The US Treasury is revising a plan to track more Americans’ bank accounts in order to limit tax evasion by the wealthy, following strong opposition from the finance industry and conservative politicians.

Banks would report to the Internal Revenue Service several new pieces of information from U.S. bank accounts under the proposal, which was first proposed in May: the total amount of money flowing in and out of an account, with breakdowns for foreign transactions and transfers to the same account holder.

After initially proposing to track bank accounts with more than $600 in or outflows, the Treasury offered a new threshold on Tuesday. An account with more than $10,000 in transfers in a given year will be flagged for reporting to the IRS, according to a press release from the agency. Wage and salary deposits will not be counted toward the threshold, according to the Treasury.

The Treasury also suggested that banks round their reported figures to the nearest $1,000 rather than reporting exact figures.

The initial proposal was met with harsh criticism from the financial industry. The American Bankers Association has stated that the reporting requirements would collect far too much information from far too many Americans, and it has vowed to oppose any effort to force banks to disclose more information, regardless of the dollar threshold.

The Biden administration has countered that tax evasion results in large sums of money going uncollected and that a broader base of information is required to identify taxpayers whose income is not reported in other ways, such as W2s. It has promised not to raise audit fees for families earning less than $400,000.

Banks already report interest income over $10 on Form 1099-INT; supporters argue that this proposal would add a few lines to that tax document. The Treasury emphasizes that no individual spending data will be visible — only total money coming in or going out.

Supporters of the proposal point out that it does not necessitate the imposition of new taxes; rather, it allows the IRS to enforce existing legislation. The proposal is part of a package of laws aimed at closing the so-called information gap, which refers to taxes that the government is unable to collect due to unreported income.

That gap exists in part because, unlike low- and middle-income workers, whose income from employment, gig work, and savings accounts is reported annually in W-2s and Form 1099s, wealthy people are aware that they frequently do not have anyone looking over their shoulders. In contrast to employment income, which has near-perfect compliance, the Treasury estimates that only about half of business income is reported.

The $600 threshold was the source of some of the initial outrage over the Treasury proposal. Following a new requirement for online sellers to report more than $600 of income to the IRS that went into effect last year, the low figure created the impression in some quarters that the government is out to get middle-income taxpayers for inadvertent mistakes.

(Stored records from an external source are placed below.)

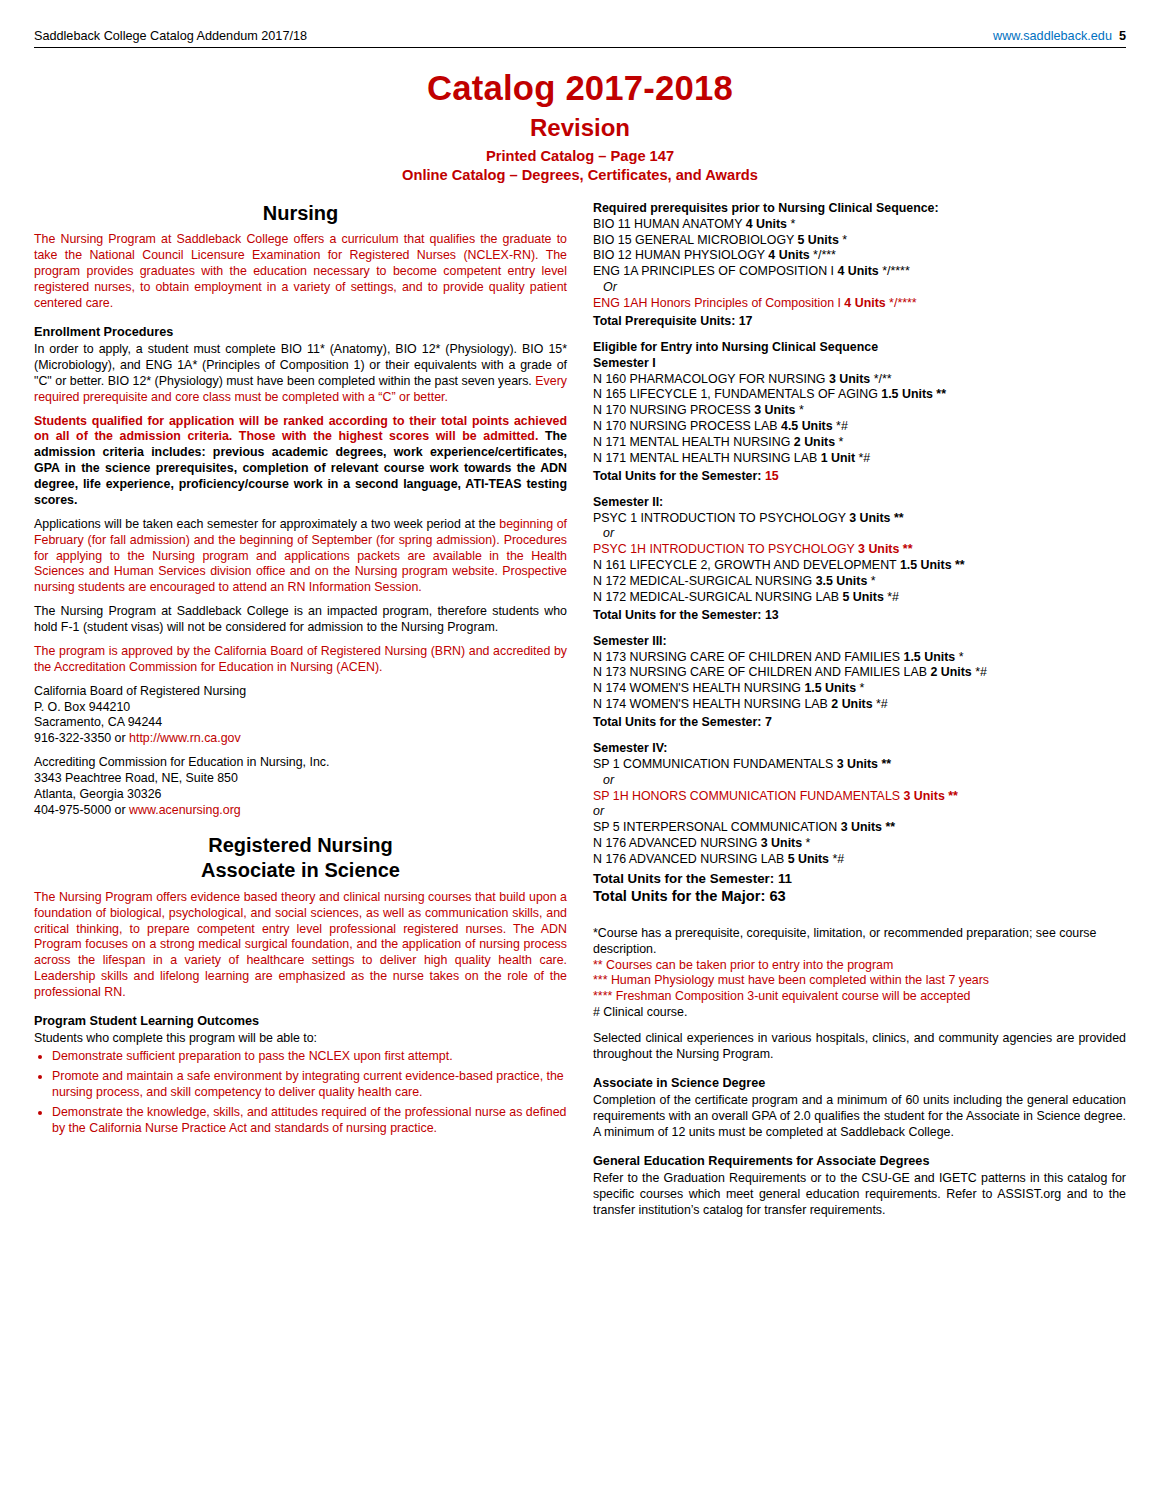Saddleback College Catalog Addendum 2017/18
www.saddleback.edu 5
Catalog 2017-2018
Revision
Printed Catalog – Page 147
Online Catalog – Degrees, Certificates, and Awards
Nursing
The Nursing Program at Saddleback College offers a curriculum that qualifies the graduate to take the National Council Licensure Examination for Registered Nurses (NCLEX-RN). The program provides graduates with the education necessary to become competent entry level registered nurses, to obtain employment in a variety of settings, and to provide quality patient centered care.
Enrollment Procedures
In order to apply, a student must complete BIO 11* (Anatomy), BIO 12* (Physiology). BIO 15* (Microbiology), and ENG 1A* (Principles of Composition 1) or their equivalents with a grade of "C" or better. BIO 12* (Physiology) must have been completed within the past seven years. Every required prerequisite and core class must be completed with a “C” or better.
Students qualified for application will be ranked according to their total points achieved on all of the admission criteria. Those with the highest scores will be admitted. The admission criteria includes: previous academic degrees, work experience/certificates, GPA in the science prerequisites, completion of relevant course work towards the ADN degree, life experience, proficiency/course work in a second language, ATI-TEAS testing scores.
Applications will be taken each semester for approximately a two week period at the beginning of February (for fall admission) and the beginning of September (for spring admission). Procedures for applying to the Nursing program and applications packets are available in the Health Sciences and Human Services division office and on the Nursing program website. Prospective nursing students are encouraged to attend an RN Information Session.
The Nursing Program at Saddleback College is an impacted program, therefore students who hold F-1 (student visas) will not be considered for admission to the Nursing Program.
The program is approved by the California Board of Registered Nursing (BRN) and accredited by the Accreditation Commission for Education in Nursing (ACEN).
California Board of Registered Nursing
P. O. Box 944210
Sacramento, CA 94244
916-322-3350 or http://www.rn.ca.gov
Accrediting Commission for Education in Nursing, Inc.
3343 Peachtree Road, NE, Suite 850
Atlanta, Georgia 30326
404-975-5000 or www.acenursing.org
Registered Nursing
Associate in Science
The Nursing Program offers evidence based theory and clinical nursing courses that build upon a foundation of biological, psychological, and social sciences, as well as communication skills, and critical thinking, to prepare competent entry level professional registered nurses. The ADN Program focuses on a strong medical surgical foundation, and the application of nursing process across the lifespan in a variety of healthcare settings to deliver high quality health care. Leadership skills and lifelong learning are emphasized as the nurse takes on the role of the professional RN.
Program Student Learning Outcomes
Students who complete this program will be able to:
Demonstrate sufficient preparation to pass the NCLEX upon first attempt.
Promote and maintain a safe environment by integrating current evidence-based practice, the nursing process, and skill competency to deliver quality health care.
Demonstrate the knowledge, skills, and attitudes required of the professional nurse as defined by the California Nurse Practice Act and standards of nursing practice.
Required prerequisites prior to Nursing Clinical Sequence:
BIO 11 HUMAN ANATOMY 4 Units *
BIO 15 GENERAL MICROBIOLOGY 5 Units *
BIO 12 HUMAN PHYSIOLOGY 4 Units */***
ENG 1A PRINCIPLES OF COMPOSITION I 4 Units */****
Or
ENG 1AH Honors Principles of Composition I 4 Units */****
Total Prerequisite Units: 17
Eligible for Entry into Nursing Clinical Sequence
Semester I
N 160 PHARMACOLOGY FOR NURSING 3 Units */**
N 165 LIFECYCLE 1, FUNDAMENTALS OF AGING 1.5 Units **
N 170 NURSING PROCESS 3 Units *
N 170 NURSING PROCESS LAB 4.5 Units *#
N 171 MENTAL HEALTH NURSING 2 Units *
N 171 MENTAL HEALTH NURSING LAB 1 Unit *#
Total Units for the Semester: 15
Semester II:
PSYC 1 INTRODUCTION TO PSYCHOLOGY 3 Units **
or
PSYC 1H INTRODUCTION TO PSYCHOLOGY 3 Units **
N 161 LIFECYCLE 2, GROWTH AND DEVELOPMENT 1.5 Units **
N 172 MEDICAL-SURGICAL NURSING 3.5 Units *
N 172 MEDICAL-SURGICAL NURSING LAB 5 Units *#
Total Units for the Semester: 13
Semester III:
N 173 NURSING CARE OF CHILDREN AND FAMILIES 1.5 Units *
N 173 NURSING CARE OF CHILDREN AND FAMILIES LAB 2 Units *#
N 174 WOMEN'S HEALTH NURSING 1.5 Units *
N 174 WOMEN'S HEALTH NURSING LAB 2 Units *#
Total Units for the Semester: 7
Semester IV:
SP 1 COMMUNICATION FUNDAMENTALS 3 Units **
or
SP 1H HONORS COMMUNICATION FUNDAMENTALS 3 Units **
or
SP 5 INTERPERSONAL COMMUNICATION 3 Units **
N 176 ADVANCED NURSING 3 Units *
N 176 ADVANCED NURSING LAB 5 Units *#
Total Units for the Semester: 11
Total Units for the Major: 63
*Course has a prerequisite, corequisite, limitation, or recommended preparation; see course description.
** Courses can be taken prior to entry into the program
*** Human Physiology must have been completed within the last 7 years
**** Freshman Composition 3-unit equivalent course will be accepted
# Clinical course.
Selected clinical experiences in various hospitals, clinics, and community agencies are provided throughout the Nursing Program.
Associate in Science Degree
Completion of the certificate program and a minimum of 60 units including the general education requirements with an overall GPA of 2.0 qualifies the student for the Associate in Science degree. A minimum of 12 units must be completed at Saddleback College.
General Education Requirements for Associate Degrees
Refer to the Graduation Requirements or to the CSU-GE and IGETC patterns in this catalog for specific courses which meet general education requirements. Refer to ASSIST.org and to the transfer institution’s catalog for transfer requirements.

It’s understandable for taxpayers to believe the IRS isn’t on their side. As the agency’s enforcement capacity has dwindled as its budget has shrunk, it has relied more and more on automated enforcement tools that catch lower-income taxpayers, resulting in audits of lower-income Americans being performed at a higher rate than audits of the richest.

When combined with the IRS’s decades-long staffing shortages, some fear that providing more information to the agency will only allow it to make more mistakes.

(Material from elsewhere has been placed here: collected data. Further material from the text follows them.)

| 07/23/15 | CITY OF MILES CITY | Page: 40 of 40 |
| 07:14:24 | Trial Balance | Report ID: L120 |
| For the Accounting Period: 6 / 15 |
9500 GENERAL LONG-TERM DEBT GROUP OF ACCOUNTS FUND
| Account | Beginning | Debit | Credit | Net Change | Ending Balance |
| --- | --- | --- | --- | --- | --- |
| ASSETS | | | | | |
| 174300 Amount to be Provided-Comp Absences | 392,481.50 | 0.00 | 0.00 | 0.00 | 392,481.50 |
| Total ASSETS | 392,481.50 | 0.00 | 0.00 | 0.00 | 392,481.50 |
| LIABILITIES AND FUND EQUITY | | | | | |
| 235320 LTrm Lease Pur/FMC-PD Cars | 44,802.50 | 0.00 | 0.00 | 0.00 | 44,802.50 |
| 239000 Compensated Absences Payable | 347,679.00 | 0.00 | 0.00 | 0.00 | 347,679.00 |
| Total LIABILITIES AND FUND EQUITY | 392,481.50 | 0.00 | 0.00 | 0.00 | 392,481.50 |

Another component of the White House plan is an increase in the IRS budget of $80 billion, which will allow it to hire more staff to answer taxpayer questions and enforce the law.

While the ultra-wealthy have a plethora of tax-avoidance tools at their disposal, such as trusts, limited liability corporations, and partnerships that can conceal payouts, the vast majority of them do interact with the banking system.

According to some tax professionals, this is another argument in favor of a relatively low reporting threshold. It’s not uncommon for many people to have more than one bank account, and a high threshold for reporting could make it easier to leave money out of sight.